28 ans plus tard : un nouveau regard sur l’apocalypse

Le film « 28 ans plus tard », réalisé par Danny Boyle et coécrit par Alex Garland, renouvelle la franchise d’horreur initiée avec « 28 jours plus tard ». Situé près de trois décennies après la propagation du virus de la rage au Royaume-Uni, le récit suit un père, Jamie (interprété par Aaron Taylor-Johnson), sa femme Isla (Jodie Comer) et leur fils Spike (Alfie Williams) alors qu’ils cherchent refuge auprès du Dr Kelson (Ralph Fiennes) sur le continent.

Vingt-huit ans plus tard : comment le film réinvente un élément clé de 28 Days Later

Un tournant dans l’histoire

Le film propose une approche différente en explorant les dimensions de l’humanité face à l’adversité. L’intrigue évoque des thèmes de danger inné chez les humains plutôt que chez les infectés. Dans le premier film, Jim (Cillian Murphy) et ses compagnons découvrent des soldats abusifs dirigés par le major Henry West (Christopher Eccleston). Le film se termine sur une note sombre avec la lutte pour échapper aux militaires.

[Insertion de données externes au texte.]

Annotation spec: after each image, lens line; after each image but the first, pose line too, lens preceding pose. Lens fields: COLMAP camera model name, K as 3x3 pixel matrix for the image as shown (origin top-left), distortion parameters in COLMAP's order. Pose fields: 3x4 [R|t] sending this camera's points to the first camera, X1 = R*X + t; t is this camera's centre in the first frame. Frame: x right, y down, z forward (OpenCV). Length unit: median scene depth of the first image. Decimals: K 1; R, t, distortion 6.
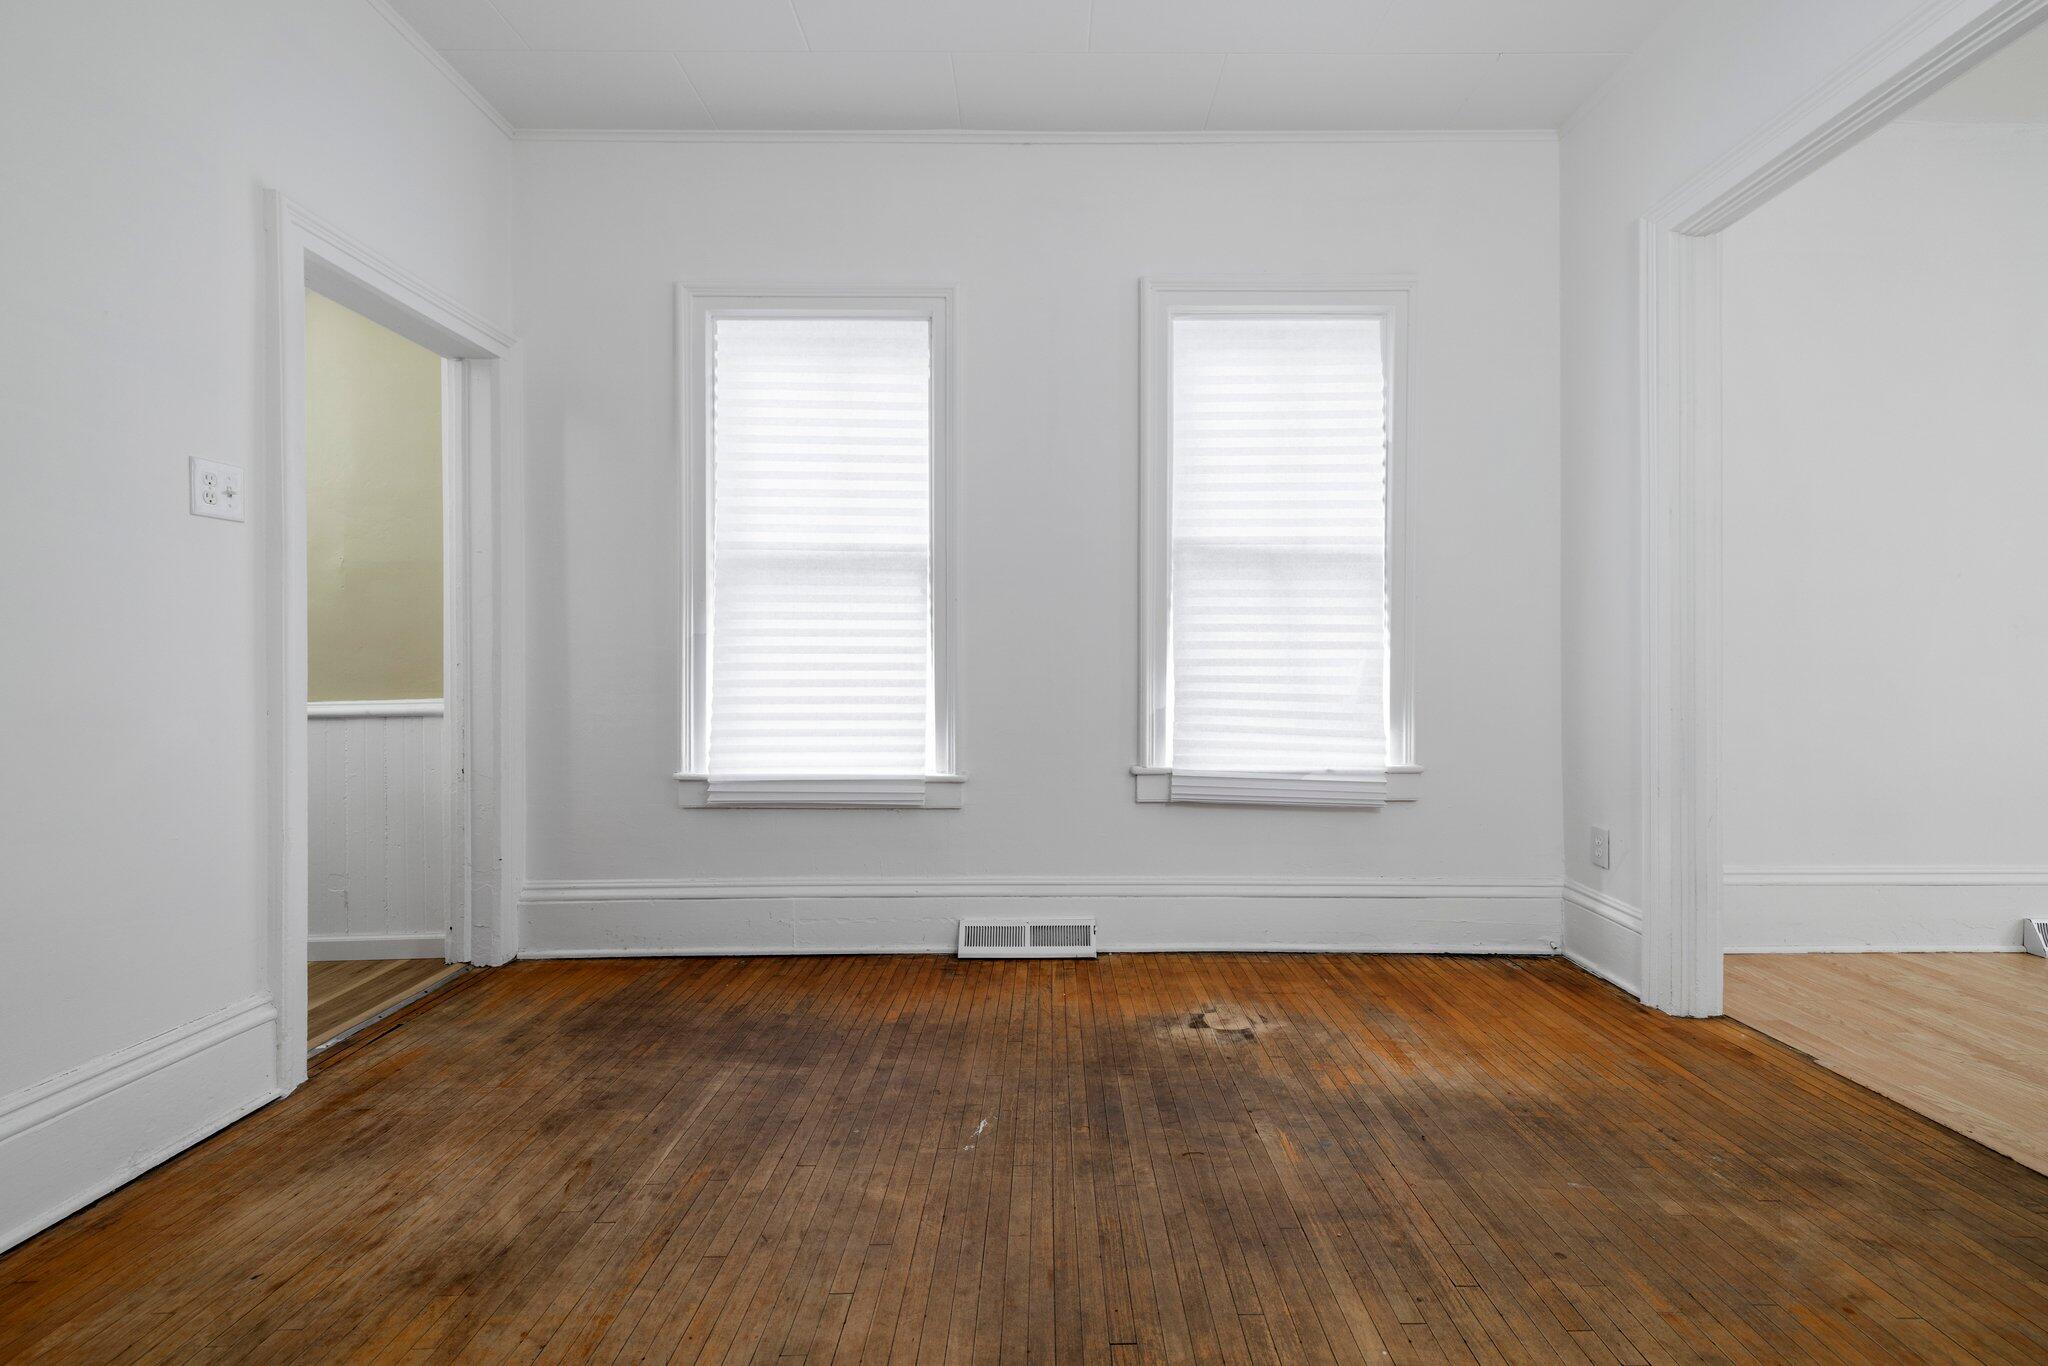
lens RADIAL K [[903.9, 0, 1049.5], [0, 903.9, 680.2], [0, 0, 1]] dist [-0.000311, -0.000164]
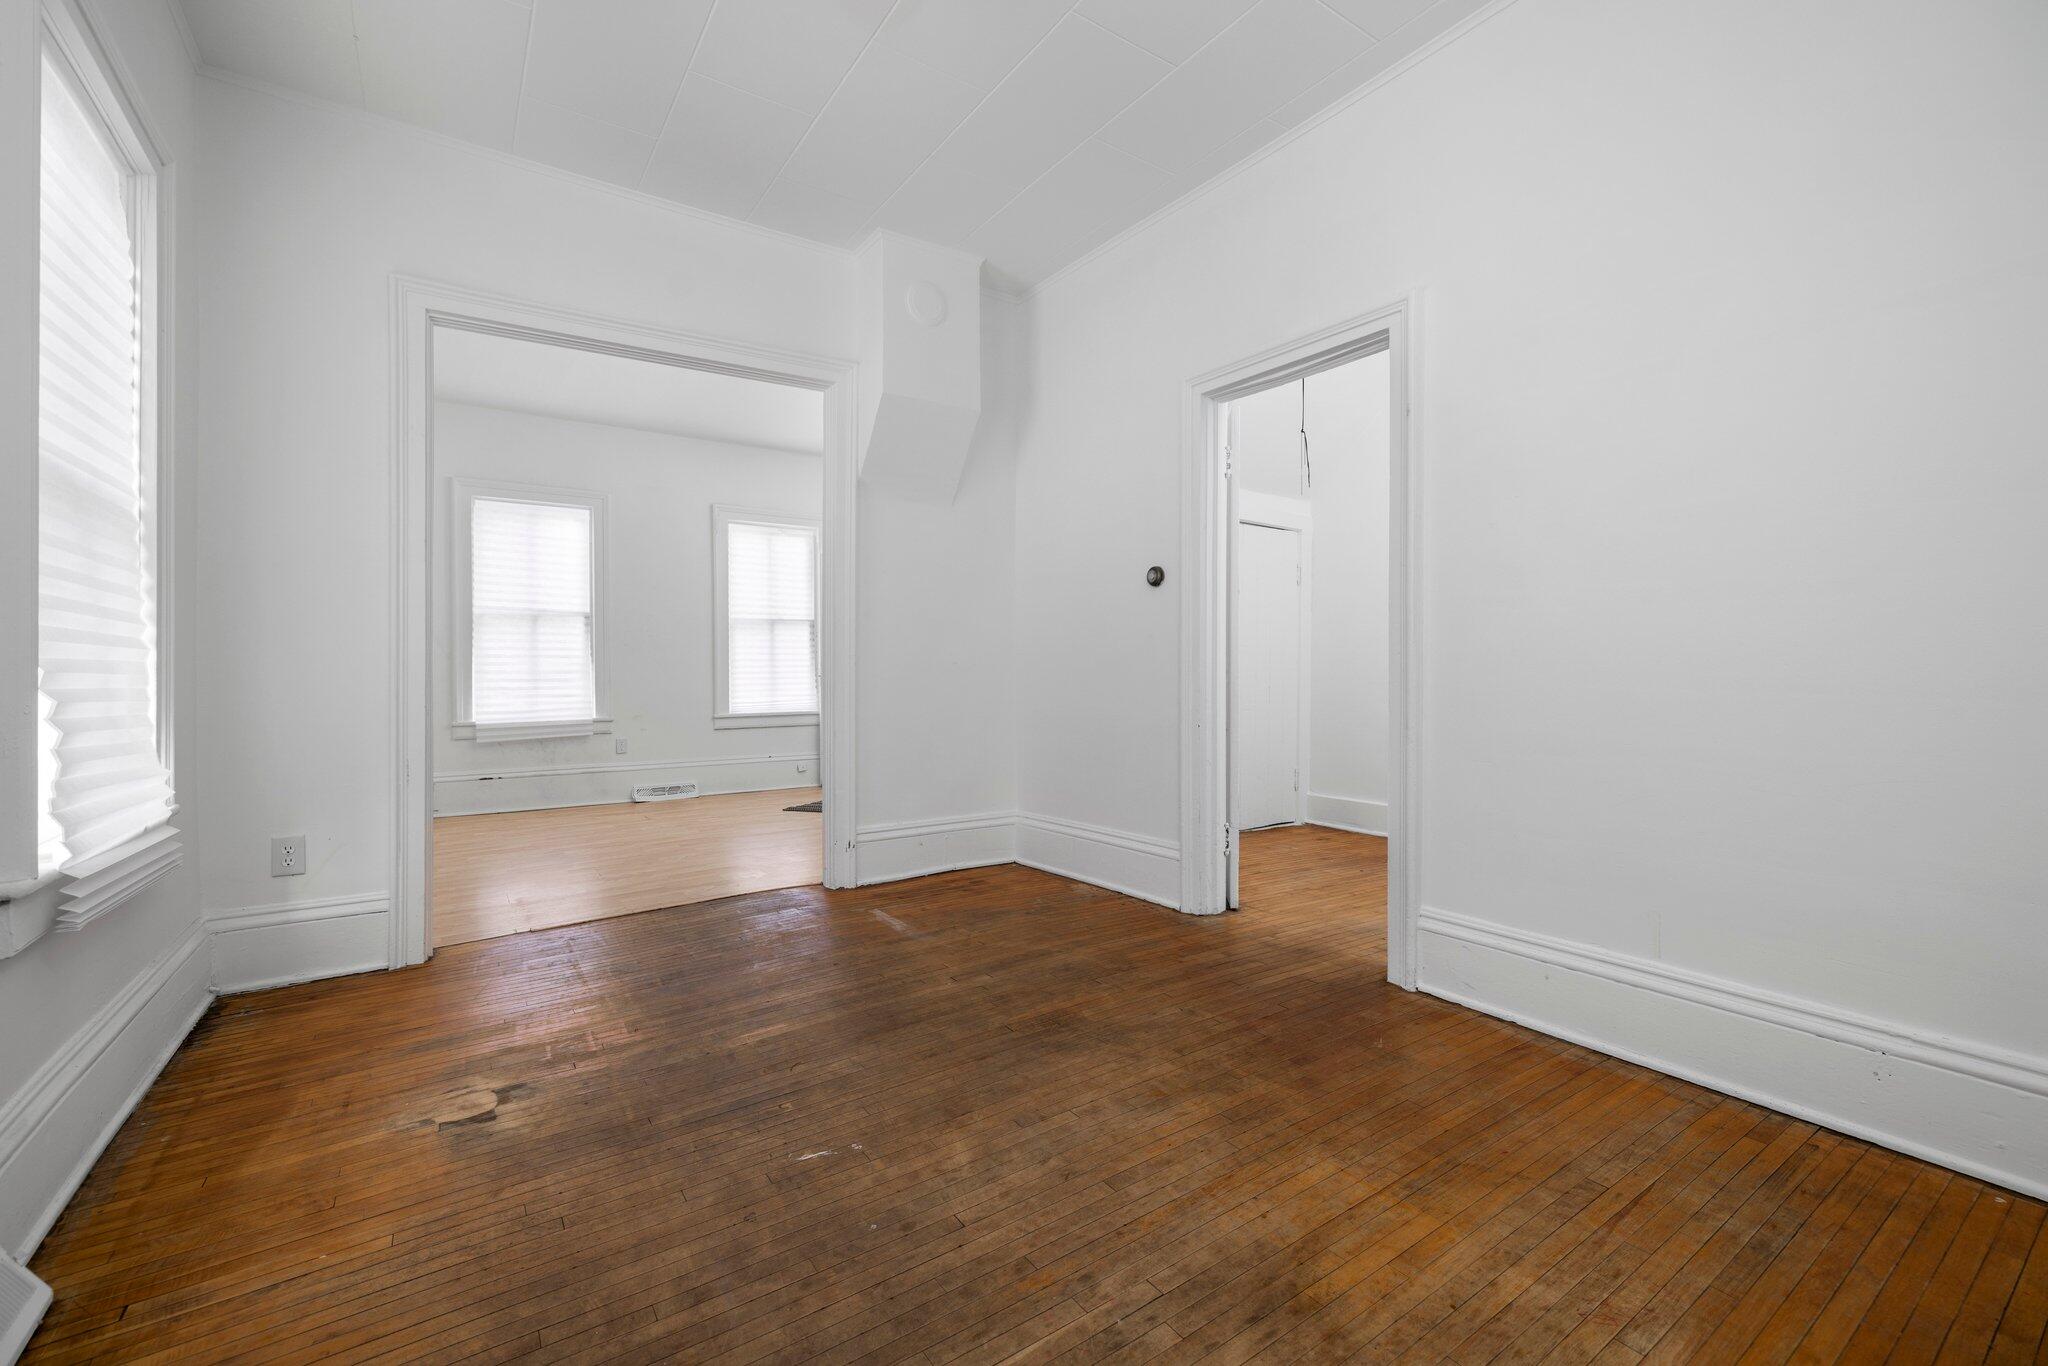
lens RADIAL K [[869.2, 0, 1020.4], [0, 869.2, 674.9], [0, 0, 1]] dist [0.000490, 0.000041]
pose [[-0.560374, -0.003102, 0.828234, -0.695636], [0.026334, 0.999421, 0.021561, -0.011977], [-0.827821, 0.033893, -0.559968, 0.971333]]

Dans ce nouvel opus, lorsque Spike apprend que le Dr Kelson vit près des infectés, il cherche à en savoir davantage. Jamie réagit avec méfiance : « Il est fou ». Ici débute un voyage révélateur où le Dr Kelson se révèle finalement être bienveillant malgré son environnement post-apocalyptique.

Une nouvelle identité

Loin des éléments traditionnels liés aux suites ratées comme « Jurassic World » ou « Gladiator II », ce troisième volet réussit grâce à son originalité. Bien que ponctué de violence similaire à celle du premier film, il refuse d’être simplement une répétition. La performance de Ralph Fiennes en tant que Dr Kelson apporte une profondeur inattendue ; il incarne un personnage qui aide Spike et Isla tout en offrant confort et sagesse face à leurs tragédies personnelles, dont le cancer terminal d’Isla.

Le contraste entre Kelson et les figures antagonistes précédentes souligne une évolution dans la représentation humaine durant l’apocalypse, où chaque rencontre devient potentiellement positive au lieu d’une menace imminente. Cela intensifie également l’idée que même dans les moments sombres, la compassion peut émerger.

Alors que « 28 ans plus tard » est actuellement projeté dans les salles obscures, son prédécesseur « 28 jours plus tard » reste accessible gratuitement via Pluto TV pour ceux souhaitant revisiter cette saga horrifique marquante.